Exercise passage:
◆ ◆ ◆ ◆ ◆

If an atom is a nonzero number, how do we represent anything else? Hoon provides an “aura” or tag which lets you treat a number as text, time, date, Urbit address, IP address, and much more.

An aura always begins with @ pat, which denotes an atom (as opposed to a cell, ^ ket). The next letter or letters tells you what kind of representation you want the value to have.

For instance, to change the representation of a regular decimal number like 32 to a binary representation (i.e. for 2⁵), use @ub:

> `@ub`32
0b10.0000

(The tic marks are a shorthand which we'll explain in Lesson 2. We'll avoid shorthand as much as possible in this lesson, so you can get more comfortable using runes explicitly.)

While there are dozens of auras for specialized applications, here are the most important ones for you to know:

Aura	Meaning	Example	Comment
`@`	Empty aura	`100`	(displays as `@ud`)
`@da`	Date (absolute)	~2022.2.8..16.48.20..b53a	Epoch calculated from 292 billion B.C.

◆ ◆ ◆ ◆ ◆

Input data:
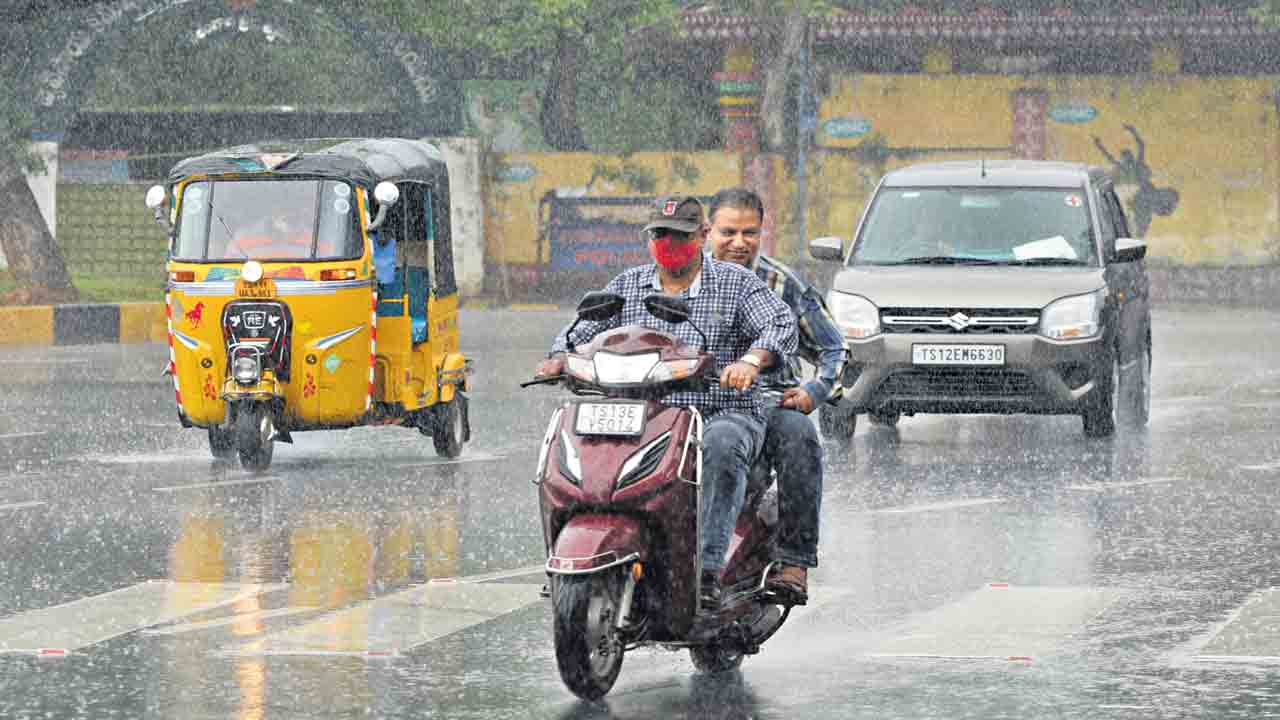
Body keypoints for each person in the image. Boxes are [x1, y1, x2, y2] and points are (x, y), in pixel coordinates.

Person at [534, 195, 797, 611]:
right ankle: (568, 558)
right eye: (661, 234)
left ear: (702, 235)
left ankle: (707, 571)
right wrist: (558, 358)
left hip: (718, 409)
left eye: (680, 235)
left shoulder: (736, 284)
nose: (669, 243)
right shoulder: (627, 285)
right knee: (575, 445)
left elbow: (779, 324)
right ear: (649, 239)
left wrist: (750, 361)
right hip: (642, 415)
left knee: (722, 445)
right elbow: (580, 331)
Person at [705, 187, 848, 603]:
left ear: (762, 233)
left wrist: (815, 391)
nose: (738, 242)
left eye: (749, 233)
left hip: (770, 403)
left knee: (799, 435)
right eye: (728, 232)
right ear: (707, 232)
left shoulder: (784, 284)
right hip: (696, 401)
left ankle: (794, 561)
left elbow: (834, 347)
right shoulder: (685, 280)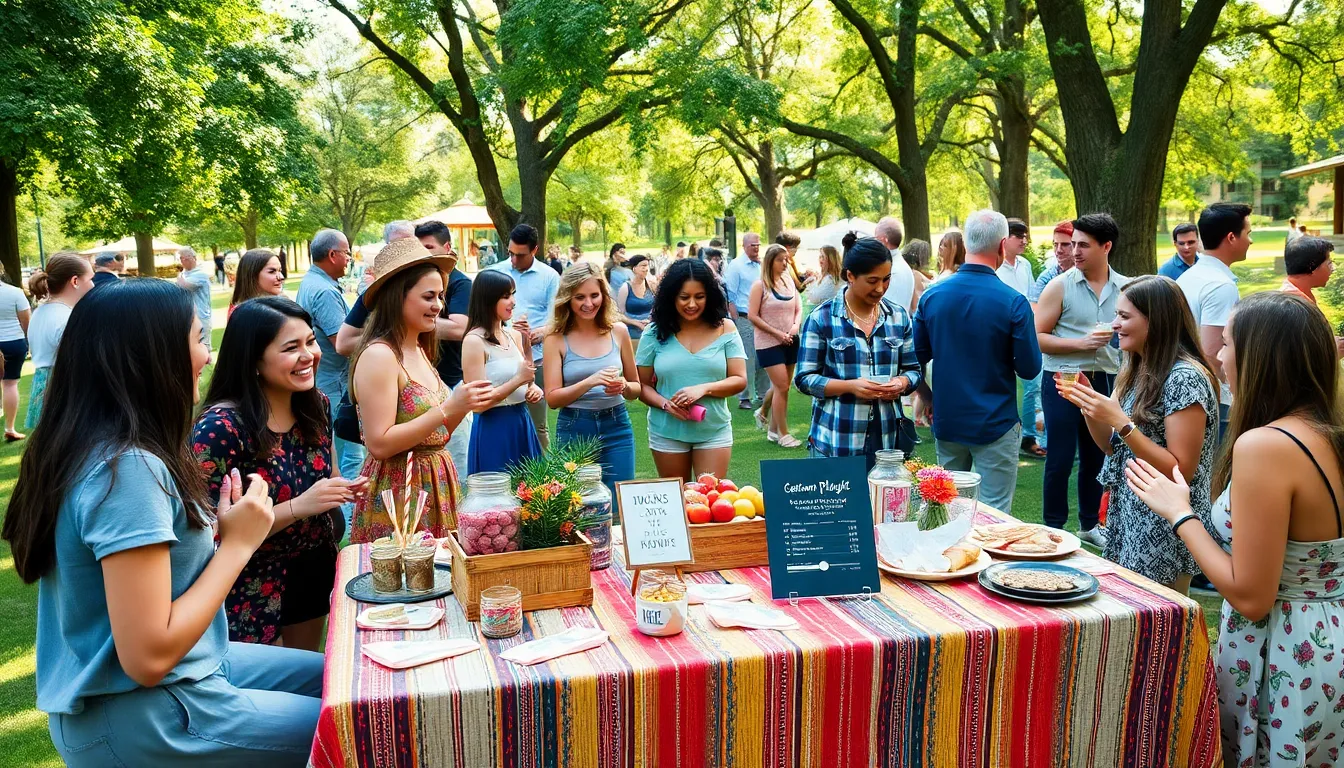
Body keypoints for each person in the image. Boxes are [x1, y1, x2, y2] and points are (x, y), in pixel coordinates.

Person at [2, 279, 323, 766]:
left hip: (193, 671)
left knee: (347, 682)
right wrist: (238, 544)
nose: (208, 357)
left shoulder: (95, 446)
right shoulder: (127, 468)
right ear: (152, 356)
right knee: (365, 727)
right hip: (141, 711)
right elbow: (148, 657)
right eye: (199, 339)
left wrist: (224, 529)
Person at [1125, 292, 1344, 766]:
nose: (1219, 357)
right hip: (1326, 638)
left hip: (1286, 650)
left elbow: (1251, 595)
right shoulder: (1328, 431)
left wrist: (1179, 512)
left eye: (1226, 344)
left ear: (1261, 357)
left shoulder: (1266, 446)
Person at [194, 298, 367, 647]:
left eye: (310, 341)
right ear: (254, 358)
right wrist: (301, 505)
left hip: (313, 565)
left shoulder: (316, 404)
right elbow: (210, 531)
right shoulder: (221, 427)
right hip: (249, 578)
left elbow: (327, 475)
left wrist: (344, 489)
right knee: (268, 688)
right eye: (291, 348)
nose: (309, 356)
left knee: (305, 675)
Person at [1062, 276, 1217, 592]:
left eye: (1124, 316)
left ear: (1156, 321)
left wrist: (1120, 422)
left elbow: (1180, 469)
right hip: (1130, 516)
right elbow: (1112, 446)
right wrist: (1091, 407)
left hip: (1166, 525)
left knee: (1164, 629)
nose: (1114, 324)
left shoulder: (1185, 378)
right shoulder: (1134, 368)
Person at [350, 240, 490, 543]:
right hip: (400, 492)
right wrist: (448, 408)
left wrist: (464, 404)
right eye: (428, 296)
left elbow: (436, 434)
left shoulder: (418, 349)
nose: (438, 305)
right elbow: (380, 444)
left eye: (440, 296)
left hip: (436, 483)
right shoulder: (379, 356)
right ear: (397, 297)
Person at [913, 209, 1041, 514]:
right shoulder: (1013, 301)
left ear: (966, 244)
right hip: (995, 422)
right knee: (993, 513)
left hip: (949, 419)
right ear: (1001, 246)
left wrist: (929, 398)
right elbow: (1029, 367)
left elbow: (913, 360)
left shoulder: (933, 297)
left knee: (945, 508)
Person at [1034, 213, 1129, 546]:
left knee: (1097, 455)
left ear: (1106, 246)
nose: (1074, 251)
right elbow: (1038, 336)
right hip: (1064, 378)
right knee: (1059, 456)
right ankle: (1054, 526)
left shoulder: (1125, 288)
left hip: (1105, 378)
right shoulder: (1059, 285)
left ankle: (1090, 524)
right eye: (1073, 244)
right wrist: (1080, 344)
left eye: (1083, 245)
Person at [796, 234, 922, 469]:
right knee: (842, 506)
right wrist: (850, 387)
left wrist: (901, 383)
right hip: (836, 440)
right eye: (872, 280)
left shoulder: (898, 316)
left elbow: (913, 370)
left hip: (888, 442)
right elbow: (804, 379)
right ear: (850, 276)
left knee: (882, 506)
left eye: (886, 279)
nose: (880, 288)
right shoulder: (822, 318)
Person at [636, 258, 747, 480]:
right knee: (677, 502)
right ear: (671, 297)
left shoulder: (726, 328)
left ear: (710, 296)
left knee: (711, 498)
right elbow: (642, 386)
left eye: (700, 297)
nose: (692, 304)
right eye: (684, 297)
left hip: (714, 429)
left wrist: (703, 389)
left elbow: (739, 379)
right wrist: (666, 405)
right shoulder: (653, 333)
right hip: (666, 431)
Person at [543, 262, 641, 497]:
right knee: (577, 505)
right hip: (574, 426)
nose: (588, 304)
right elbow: (553, 399)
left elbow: (636, 388)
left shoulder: (618, 331)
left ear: (604, 295)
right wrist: (590, 381)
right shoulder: (556, 339)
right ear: (567, 299)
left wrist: (624, 386)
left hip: (616, 424)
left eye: (594, 295)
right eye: (580, 297)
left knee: (619, 501)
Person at [297, 229, 365, 527]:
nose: (350, 258)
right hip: (333, 386)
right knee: (349, 456)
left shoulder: (314, 282)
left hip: (324, 382)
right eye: (347, 252)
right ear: (333, 255)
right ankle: (350, 523)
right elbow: (343, 342)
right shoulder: (324, 291)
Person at [1178, 202, 1252, 438]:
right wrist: (1235, 395)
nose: (1250, 241)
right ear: (1231, 237)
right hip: (1212, 397)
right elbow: (1212, 352)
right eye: (1248, 234)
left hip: (1187, 385)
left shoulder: (1190, 276)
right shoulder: (1221, 285)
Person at [462, 269, 544, 474]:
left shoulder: (513, 335)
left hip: (522, 422)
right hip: (494, 429)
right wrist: (518, 380)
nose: (513, 302)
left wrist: (533, 388)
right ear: (488, 299)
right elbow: (478, 405)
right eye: (506, 296)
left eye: (513, 294)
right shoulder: (474, 341)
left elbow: (526, 378)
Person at [487, 224, 559, 450]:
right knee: (502, 421)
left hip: (536, 359)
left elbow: (559, 319)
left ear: (535, 250)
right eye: (510, 253)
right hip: (499, 358)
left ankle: (542, 480)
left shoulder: (549, 276)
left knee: (538, 425)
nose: (514, 260)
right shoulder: (495, 273)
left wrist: (540, 332)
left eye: (520, 255)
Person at [24, 254, 93, 430]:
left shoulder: (41, 311)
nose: (93, 285)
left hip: (47, 385)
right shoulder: (66, 317)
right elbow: (82, 361)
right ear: (75, 281)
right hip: (64, 388)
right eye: (90, 279)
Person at [997, 218, 1043, 459]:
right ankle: (1015, 433)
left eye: (1025, 236)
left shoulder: (1024, 265)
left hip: (1025, 331)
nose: (1024, 240)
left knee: (1032, 384)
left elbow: (1030, 297)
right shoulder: (996, 267)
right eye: (1018, 235)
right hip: (1002, 334)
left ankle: (1028, 436)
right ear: (1005, 239)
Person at [748, 244, 803, 446]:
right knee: (781, 386)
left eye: (787, 260)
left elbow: (798, 307)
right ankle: (784, 434)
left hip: (790, 339)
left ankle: (770, 426)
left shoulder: (789, 280)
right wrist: (777, 333)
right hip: (768, 343)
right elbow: (753, 316)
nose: (785, 263)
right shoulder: (759, 285)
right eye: (781, 260)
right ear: (770, 262)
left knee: (783, 386)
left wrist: (795, 326)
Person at [723, 232, 766, 410]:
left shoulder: (762, 265)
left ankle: (764, 394)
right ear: (744, 246)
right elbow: (730, 294)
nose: (756, 248)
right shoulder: (736, 266)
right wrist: (735, 319)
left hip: (764, 317)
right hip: (744, 317)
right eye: (752, 245)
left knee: (764, 356)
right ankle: (745, 396)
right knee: (747, 357)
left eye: (758, 245)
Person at [0, 268, 29, 442]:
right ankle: (9, 427)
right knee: (10, 384)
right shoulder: (15, 292)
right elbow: (26, 321)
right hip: (13, 341)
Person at [876, 216, 916, 313]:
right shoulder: (899, 265)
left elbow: (886, 310)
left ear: (883, 240)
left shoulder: (893, 270)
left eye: (875, 238)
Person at [229, 248, 286, 317]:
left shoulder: (281, 305)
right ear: (252, 275)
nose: (281, 277)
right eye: (272, 272)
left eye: (280, 270)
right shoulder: (245, 315)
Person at [176, 247, 213, 350]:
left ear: (194, 258)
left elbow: (183, 285)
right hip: (187, 315)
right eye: (181, 258)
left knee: (203, 349)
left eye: (186, 258)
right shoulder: (183, 274)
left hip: (201, 316)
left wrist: (179, 278)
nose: (183, 261)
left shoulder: (200, 275)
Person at [1280, 235, 1335, 306]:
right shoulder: (1292, 305)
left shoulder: (1301, 295)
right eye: (1329, 264)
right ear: (1312, 266)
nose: (1333, 269)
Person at [1028, 221, 1076, 302]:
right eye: (1055, 244)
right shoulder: (1047, 278)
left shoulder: (1090, 275)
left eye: (1065, 245)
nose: (1059, 250)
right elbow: (1034, 308)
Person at [616, 254, 655, 342]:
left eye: (647, 265)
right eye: (643, 266)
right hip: (633, 335)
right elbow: (619, 315)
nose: (647, 269)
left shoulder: (651, 285)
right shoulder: (625, 287)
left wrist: (651, 320)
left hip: (650, 331)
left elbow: (658, 307)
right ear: (634, 268)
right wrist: (636, 323)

◆ ◆ ◆ ◆ ◆

Required action: Write out everything in the Hoon auras text from "(The tic marks" down to "using runes explicitly.)", replacing "tic marks" with "backticks".

Solution to this problem:
(The backticks are a shorthand which we'll explain in Lesson 2. We'll avoid shorthand as much as possible in this lesson, so you can get more comfortable using runes explicitly.)